South Asian Heritage Month Creative Workshop – a reflection

Head and shoulders of Suhaiymah a smiling young South Asian woman in blue hijab wearing glasses and earrings

by Suhaiymah Manzoor-Khan 

On 27 July 2022, I had the pleasure of hosting a workshop at the Ahmed Iqbal Ullah RACE Centre in Manchester which was designed to draw on the themes of my recently published book, Tangled in Terror: Uprooting Islamophobia. This was a slightly experimental workshop from my end as I hoped to use creative writing prompts to manifest and give life to the political conversations that the book throws up around racism and uprooting it. Whilst I didn’t know what to expect from the participants or how they might engage, we were blessed with a very inter-generational and mixed group of people who were generous in engaging with the questions I threw out.  

Initially we considered what safety looked and felt like, taking a sensory approach to what we feel when we imagine safety. The group fed back that safety included things like feeling seen, recognised, understood and being in familiar spaces with familiar people. Notably, lots of people’s sense of safety included the absence of police, sirens and other motifs of the security apparatus. This was directly relevant to the conversation I had hoped that this part of the workshop would throw up, because the question I wanted to explore with participants was whether and how safety differed from ‘security’ on the state’s terms.  

For example, taking inspiration from the US-abolitionist scholar, Jackie Wang, I asked the group if – in their imagining of safety – there had been any police officers present? They all said no. I then asked whether they had been spotting signs of radicalisation? Whether anyone had been deported? And how many detention centres were being built? These questions may appear facetious, but they highlight the crucial contradiction between ordinary people’s sense of safety, and the processes of racial violence and brutalisation that we are often told “make us safe”, e.g. through counter-terrorism and counter-extremism legislation or border controls.  

Cover of Tangled in Terror

I was blown away by the direction the group took the discussion in when I asked what they believed would genuinely make people safer. We agreed that even on its own terms, “securitisation” justified through Islamophobia – e.g. counter-terrorism laws, counter-extremism policy and the global war on terror – has not made the world “safer”. More than that, on our terms it has worsened and created more violent and volatile conditions for many. So, in the conversation about what safety might look like otherwise, people began to discuss and write about communal wellbeing, holistic services which cater for mental and physical health, fully-funded services for people’s basic needs to be met for housing, food and clothes. We questioned many assumptions about where our safety comes from and tried to think about ways to translate the initial things people had associated with feeling safe into alternative visions for our societies.  

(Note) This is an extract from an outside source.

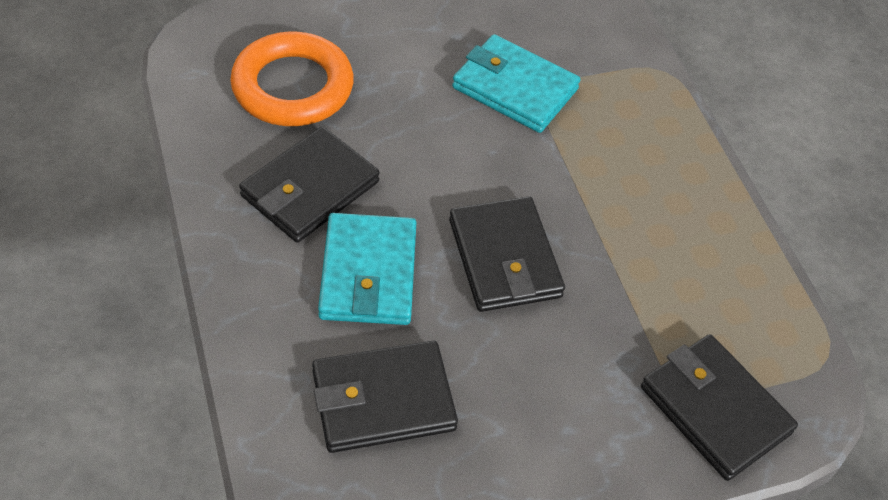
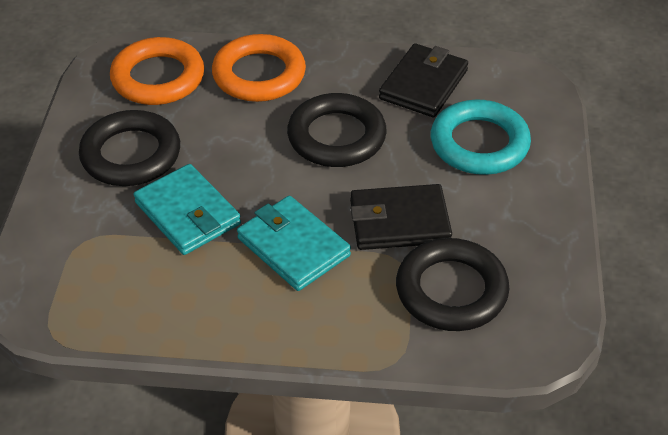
black ring: none = 0 -> [79,110,180,186] [287,93,387,167] [396,238,509,331] = 3
black wallet: [239,127,379,243] [312,341,458,453] [449,196,565,312] [641,334,798,481] = 4 -> [350,184,452,250] [379,43,468,117] = 2
orange ring: [230,31,354,126] = 1 -> [110,37,204,105] [212,34,306,102] = 2
turquoise ring: none = 0 -> [431,100,531,175] = 1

Importantly, because this was a creative writing workshop, I was keen for people to be as wild and impossible in their imaginings as they could be. I didn’t want us to be hindered by the “reality” of costs or decision-making concerns. Changes are only deemed ‘impossible’ because there’s a political will to make them seem that way! When we lean into our creativity unconstrained, we come the closest we can to making the impossible possible! 

In the latter half of the workshop we traced the historical roots of much of today’s surveillance and security apparatus globally – charting it to colonialism and empire’s strategies of coercion and control. An important strategy of both the past and present manifestations of racial violence was and continues to be language. The words and narratives used about people construct them as deserving or undeserving of state violence and exploitation. The stories we tell have material repercussions – they enable and justify the violence and brutality carried out in people’s lives.  

Our group discussion about these ramifications of language opened up a whole host of conversations. Everybody has been victim of stories told about their ‘racial character’ and those stories have often been used to cover up structural root causes of social and political violence.  

With everybody’s generous engagement and thoughts filling the air of our workshop-room, we spent the last part of the session writing. I was excited to urge participants to remember that if the stories Power tells about the world justify violence, we can tell other stories that build another reality; we can use other language to reveal a different version of events. This is not just about imagining another world that is safe on our own terms, but planting its seeds and growing it! 

The poems participants shared were beautiful manifestations of all that we had discussed, and a serious invitation and provocation to use our words and language carefully and deliberately, because in them is the fuel to burn the fire that abolishes our current constraints and lays the ground for a world built on safety and justice for all.